A small army of consultants is helping to write the 10 chapters. The chapters deal with the difference between complicated and complex, the leadership styles and competencies required, the tools and methods that are proving most useful, better ways to deal with risk, new approaches to knowledge management and education as well as issues that require further research.

For each chapter, participants were asked to consider how to deal more successfully with the kinds of problems/difficulties that might be encountered in the future. Each question was accompanied by a set of prompts to probe all the different aspects of the issue.

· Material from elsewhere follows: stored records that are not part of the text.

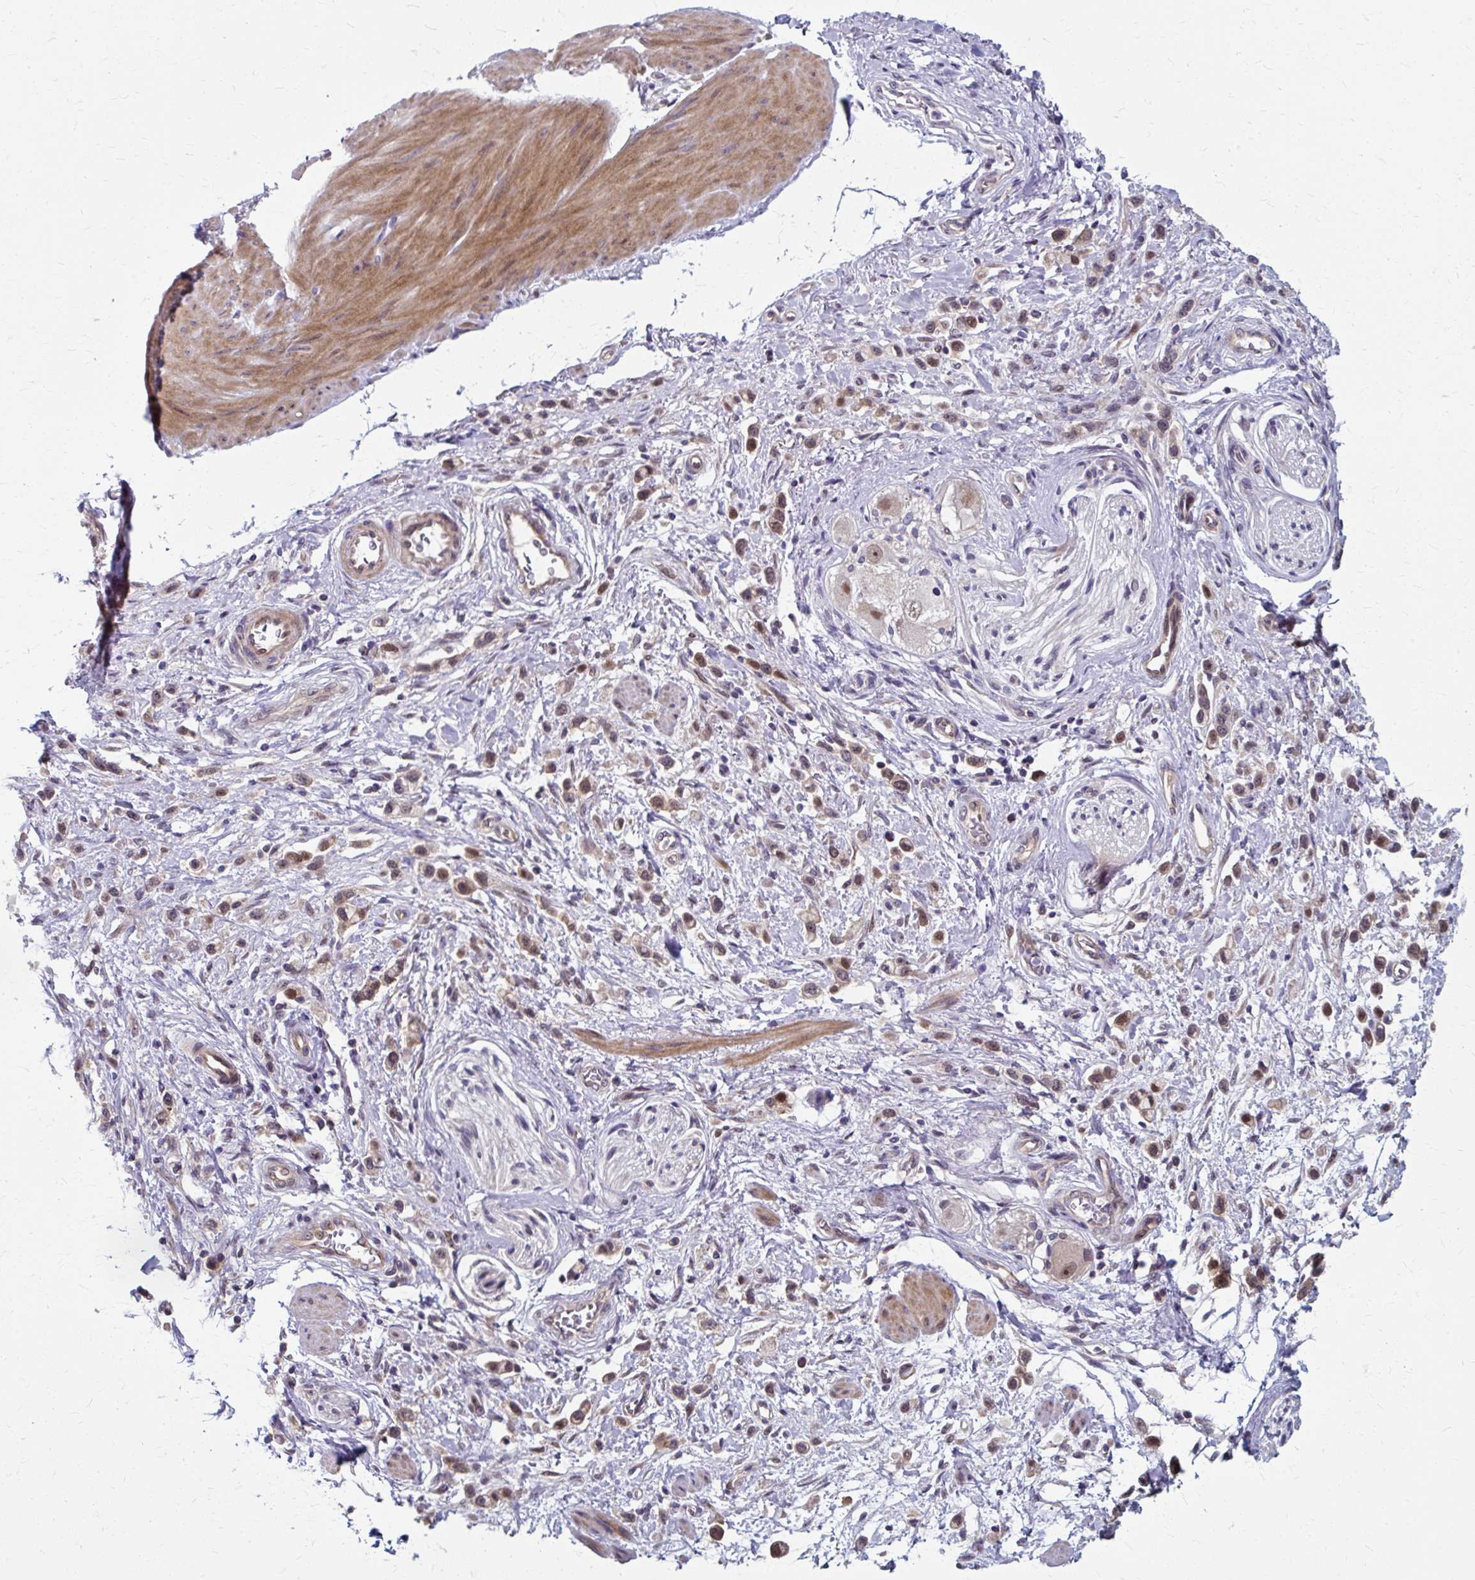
{"staining": {"intensity": "weak", "quantity": "25%-75%", "location": "nuclear"}, "tissue": "stomach cancer", "cell_type": "Tumor cells", "image_type": "cancer", "snomed": [{"axis": "morphology", "description": "Adenocarcinoma, NOS"}, {"axis": "topography", "description": "Stomach"}], "caption": "IHC staining of stomach adenocarcinoma, which shows low levels of weak nuclear expression in approximately 25%-75% of tumor cells indicating weak nuclear protein expression. The staining was performed using DAB (brown) for protein detection and nuclei were counterstained in hematoxylin (blue).", "gene": "ZNF555", "patient": {"sex": "female", "age": 65}}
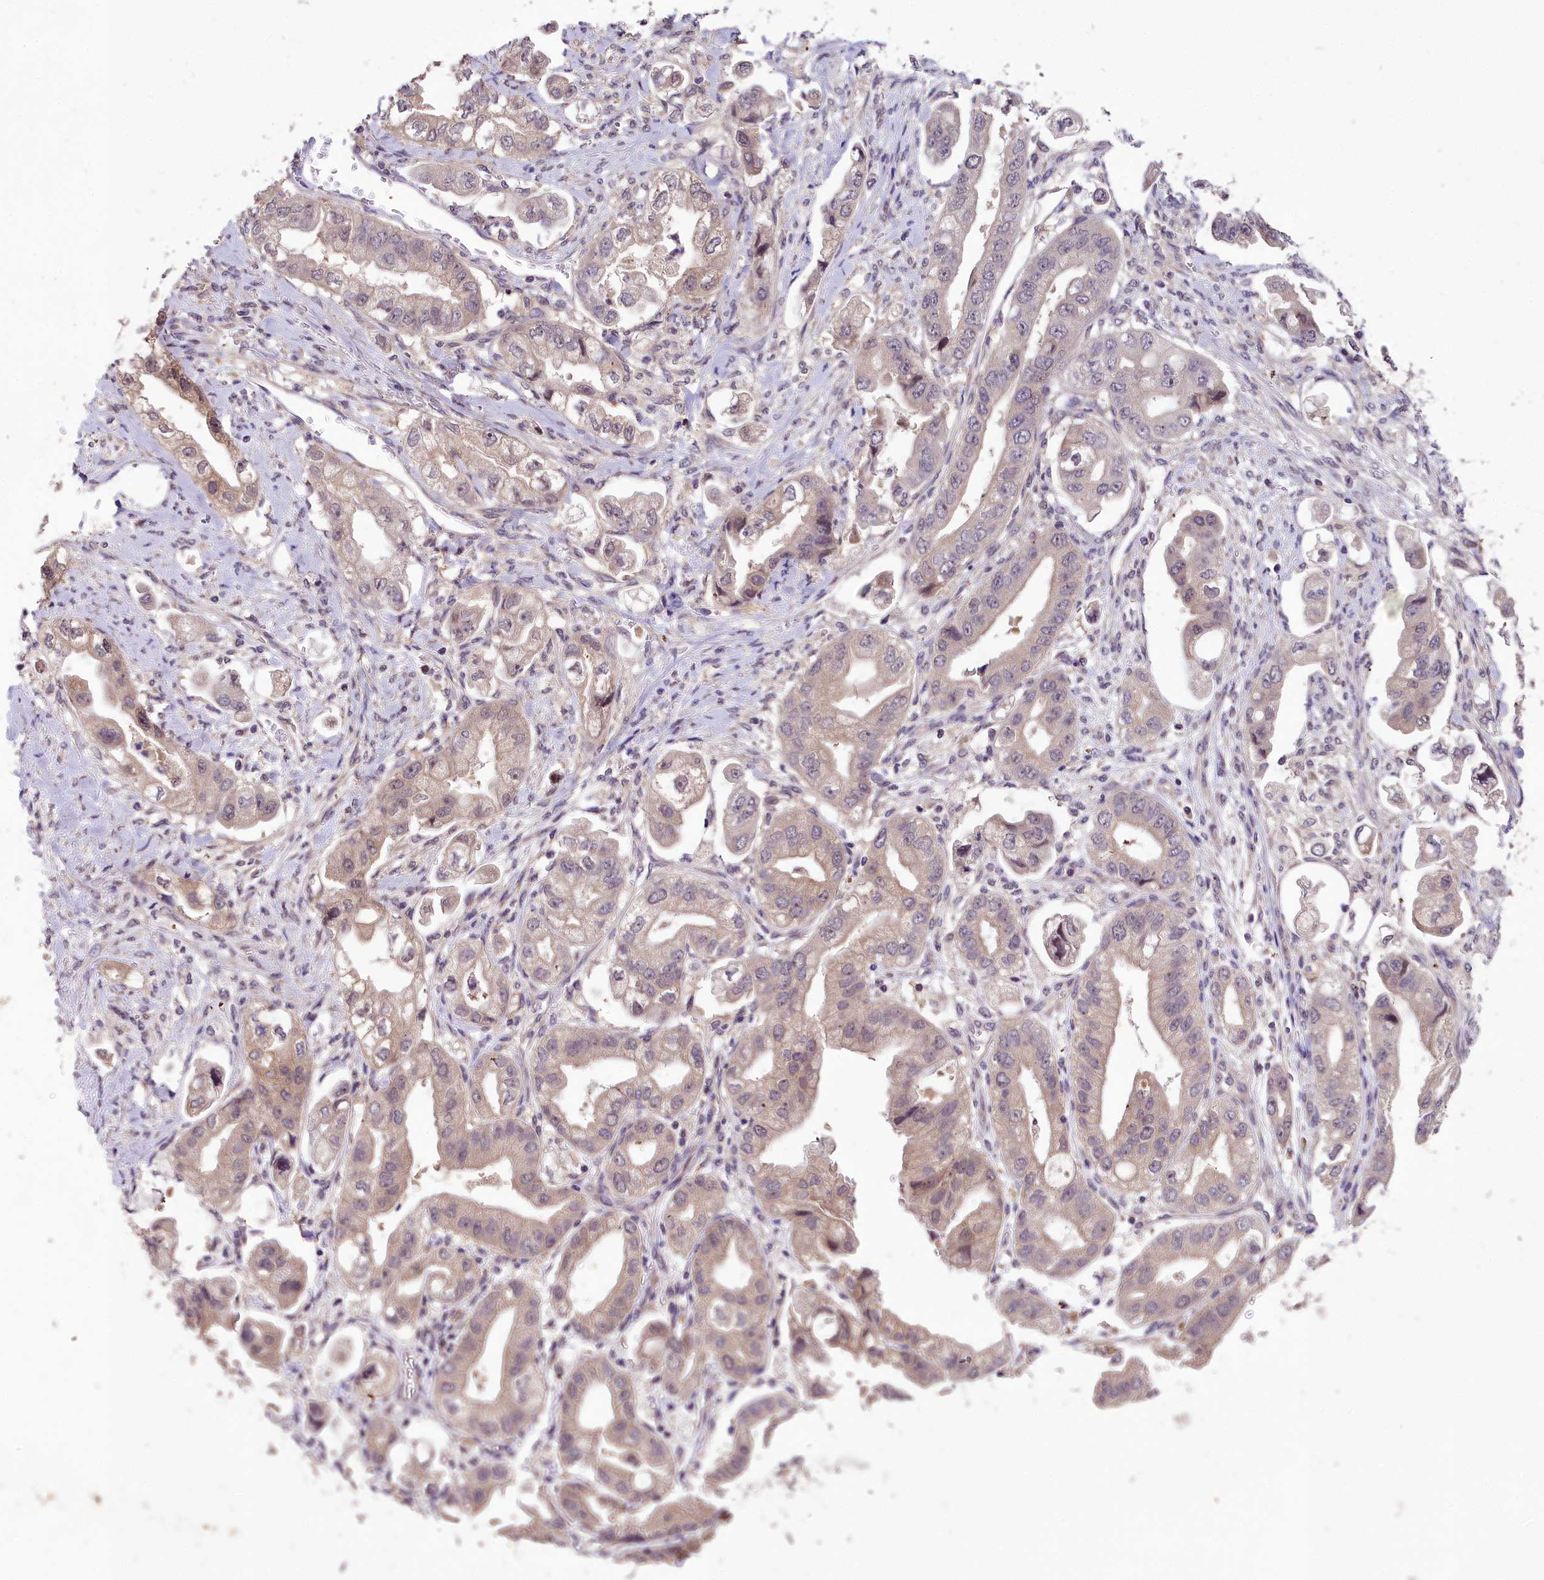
{"staining": {"intensity": "weak", "quantity": "25%-75%", "location": "cytoplasmic/membranous,nuclear"}, "tissue": "stomach cancer", "cell_type": "Tumor cells", "image_type": "cancer", "snomed": [{"axis": "morphology", "description": "Adenocarcinoma, NOS"}, {"axis": "topography", "description": "Stomach"}], "caption": "Weak cytoplasmic/membranous and nuclear staining for a protein is seen in about 25%-75% of tumor cells of stomach adenocarcinoma using immunohistochemistry (IHC).", "gene": "ZNF333", "patient": {"sex": "male", "age": 62}}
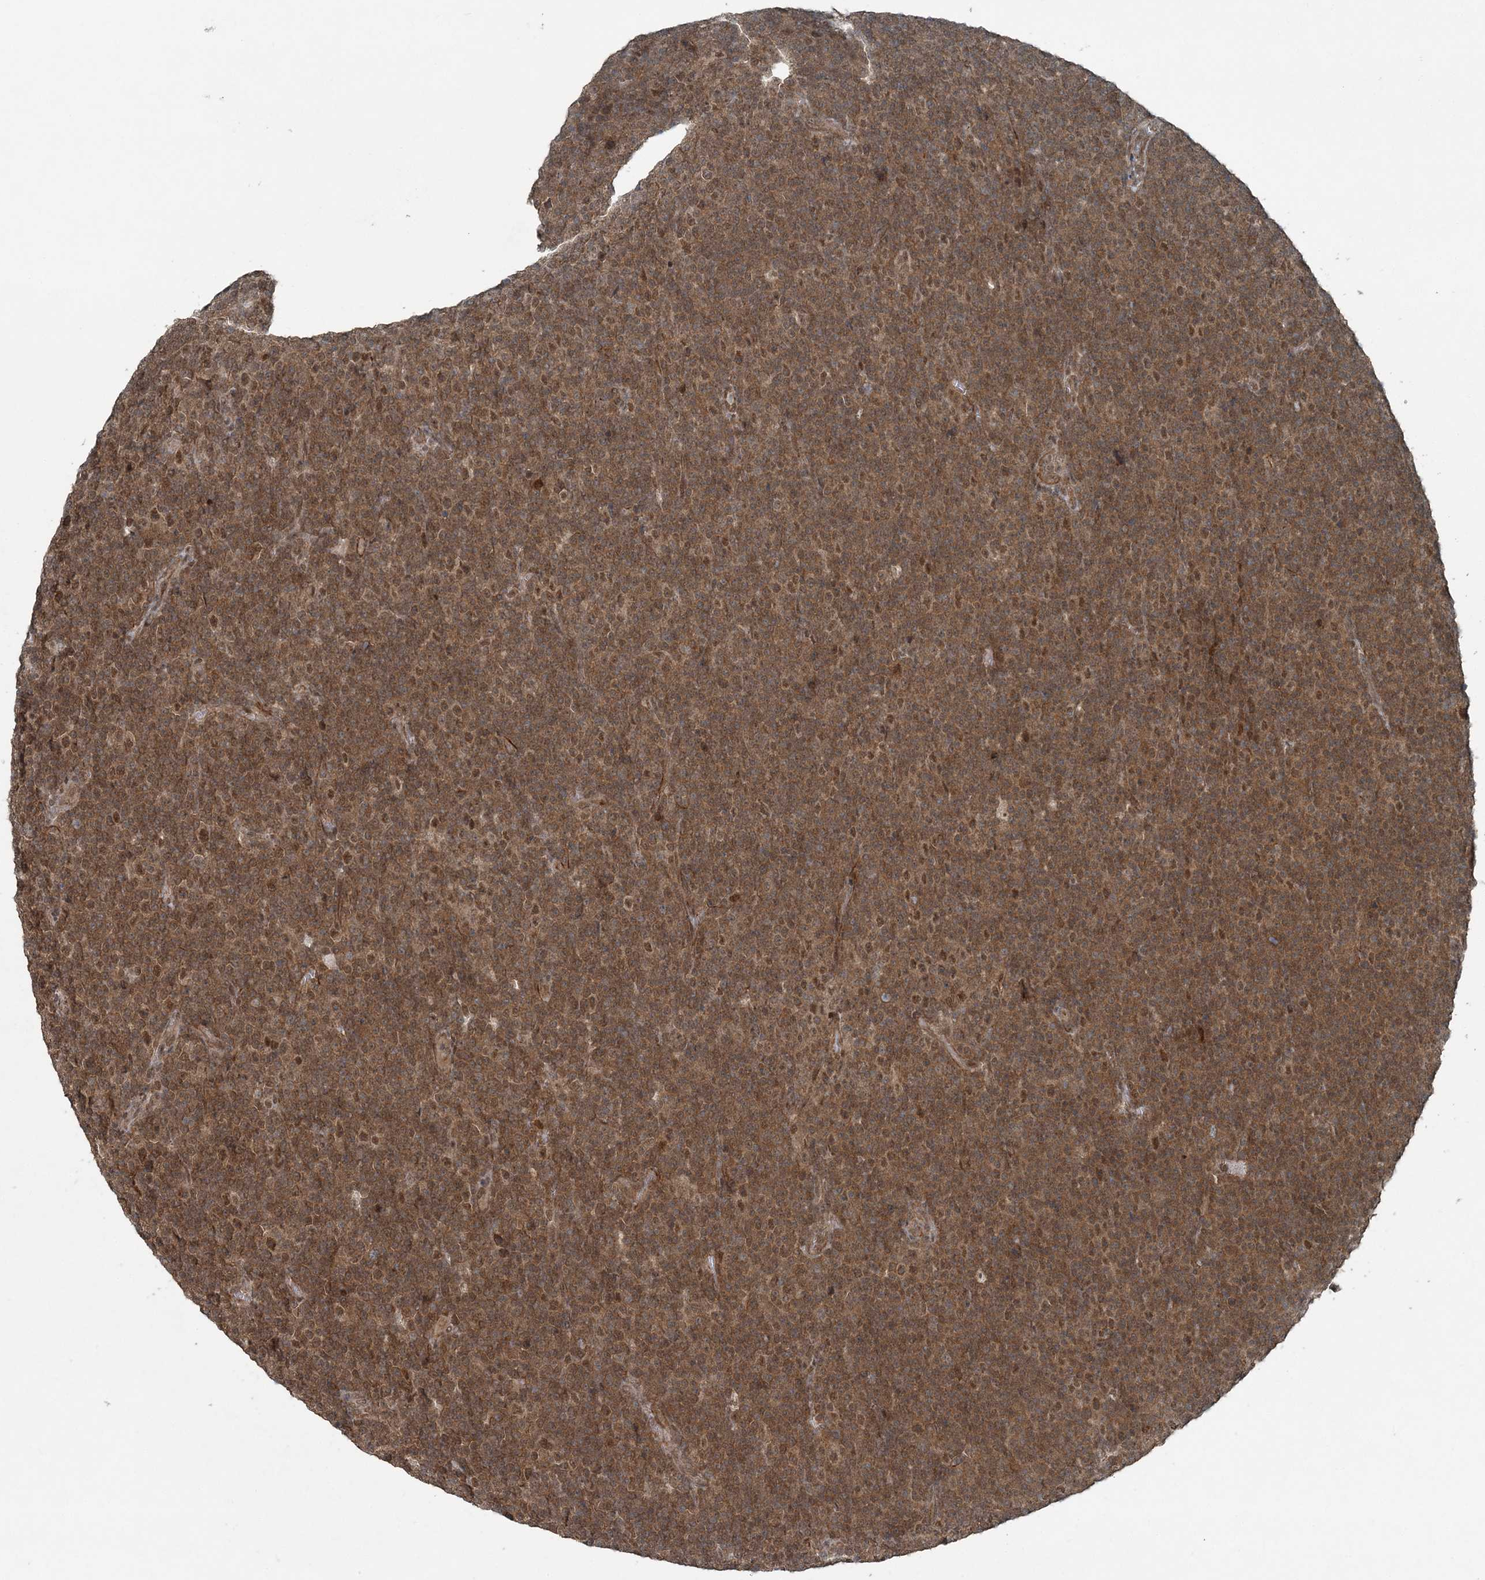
{"staining": {"intensity": "moderate", "quantity": ">75%", "location": "cytoplasmic/membranous,nuclear"}, "tissue": "lymphoma", "cell_type": "Tumor cells", "image_type": "cancer", "snomed": [{"axis": "morphology", "description": "Malignant lymphoma, non-Hodgkin's type, Low grade"}, {"axis": "topography", "description": "Lymph node"}], "caption": "This photomicrograph demonstrates IHC staining of lymphoma, with medium moderate cytoplasmic/membranous and nuclear expression in approximately >75% of tumor cells.", "gene": "COPS7B", "patient": {"sex": "female", "age": 67}}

After talking in pairs about each question for about 5-10 minutes to have as much air-time as possible, the task force members captured and shared their ideas using the Zing complex adaptive learning system, which helps shape emergent knowledge. Participants then read aloud and looked for the patterns or stand-out ideas. Examples of past project successes and failures were also recorded.

Here are the kinds of questions we have been asking:

1. BASELINE TRENDS.  What for you is complex and how do you deal with it? Compared with what? What are the big trends/discontinuities emerging?
2. What kinds of EXECUTIVE BEHAVIOURS, LEADERSHIP QUALITIES or CULTURE are essential for great projects or lead to project failures? What qualities do you need to develop?
3. Describe in 25-50 words a real example of a project failure, cost-over-run, cancellation, etc. where issues of EXECUTIVE BEHAVIOURS/LEADERSHIP QUALITIES/CULTURE was a factor.
4. What is RISK for the private sector? What is risk for the public sector?
5. Give examples of projects where RISK was poorly or well managed and the factors that led to these outcomes.
6. COMMERCIAL MANAGEMENT. What do you see as the main contracting challenges in the future?
7. Describe a project where COMMERCIAL MANAGEMENT was either poor or brilliant and the factors that led to these outcomes.